Le point culminant de l'exploration lunaire fut bien sûr l'arrivée de l'homme, le 20 juillet 1969, lors de la mission Apollo 11. En tout, six missions habitées se posèrent sur la surface de la Lune entre 1969 et 1972. Ces missions avaient avant tout un caractère symbolique et politique en cette époque de guerre froide, mais elles furent également l'occasion de nombreuses expériences, en particulier sur l'atmosphère lunaire, son champ magnétique, sa structure interne ou le vent solaire. Elles permirent également la collecte de roches lunaires qui furent ramenées sur Terre pour analyse. Notons que d'autres roches furent également retournées sur Terre par des sondes automatiques soviétiques, en particulier Luna 24 qui fut la dernière sonde lunaire des années 1970.
L'avant-dernière visite de la Lune remonte à 1994 avec la mission Clementine. Cette sonde, une collaboration entre la NASA et des institutions militaires, passa deux mois en orbite autour de notre satellite. Elle prit en particulier des images de la surface lunaire dans 4 longueurs d'onde et effectua des mesures altimétriques par laser.
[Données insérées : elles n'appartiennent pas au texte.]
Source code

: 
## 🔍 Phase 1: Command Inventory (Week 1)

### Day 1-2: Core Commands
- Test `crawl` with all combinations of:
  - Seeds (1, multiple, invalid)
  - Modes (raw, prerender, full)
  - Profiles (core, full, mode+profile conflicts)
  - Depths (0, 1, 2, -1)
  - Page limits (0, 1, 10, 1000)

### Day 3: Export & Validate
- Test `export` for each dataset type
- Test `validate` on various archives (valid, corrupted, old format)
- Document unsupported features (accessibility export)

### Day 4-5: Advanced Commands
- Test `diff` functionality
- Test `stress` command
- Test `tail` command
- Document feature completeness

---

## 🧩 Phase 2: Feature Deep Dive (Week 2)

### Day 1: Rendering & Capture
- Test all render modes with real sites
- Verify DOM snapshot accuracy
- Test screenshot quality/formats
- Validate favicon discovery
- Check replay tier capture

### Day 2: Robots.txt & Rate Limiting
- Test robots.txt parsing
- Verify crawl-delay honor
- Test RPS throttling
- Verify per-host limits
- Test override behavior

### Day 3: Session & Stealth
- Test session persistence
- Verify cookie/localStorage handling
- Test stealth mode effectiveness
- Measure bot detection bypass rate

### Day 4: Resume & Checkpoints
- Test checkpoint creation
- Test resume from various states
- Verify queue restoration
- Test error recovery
Ces observations permirent d'établir une carte minéralogique de la surface lunaire ainsi qu'une carte topographique. Un problème d'ordinateur empêcha malheureusement Clementine d'accomplir la seconde partie de sa mission, le survol de l'astéroïde Geographos.
La dernière visite date de 1998 avec la mission Lunar Prospector. Cette sonde orbita la Lune pendant environ 18 mois, avec pour but d'étudier la composition de la surface, de mesurer le champ magnétique et d'analyser les variations du champ gravitationnel de la Lune. L'un des résultats les plus importants est la détection de fortes concentrations d'hydrogène aux deux pôles, signe de la présence de quantités significatives de glace dans certains cratères dont l'intérieur n'est jamais éclairé et réchauffé par le Soleil. La mission se termina lorsque la sonde fut forcée, de façon délibérée, à s'écraser à l'intérieur d'un cratère près du pôle sud. Les scientifiques espéraient ainsi provoquer l'apparition de vapeur d'eau à partir de possibles couches de glaces, mais les observations depuis la Terre ne détectèrent rien.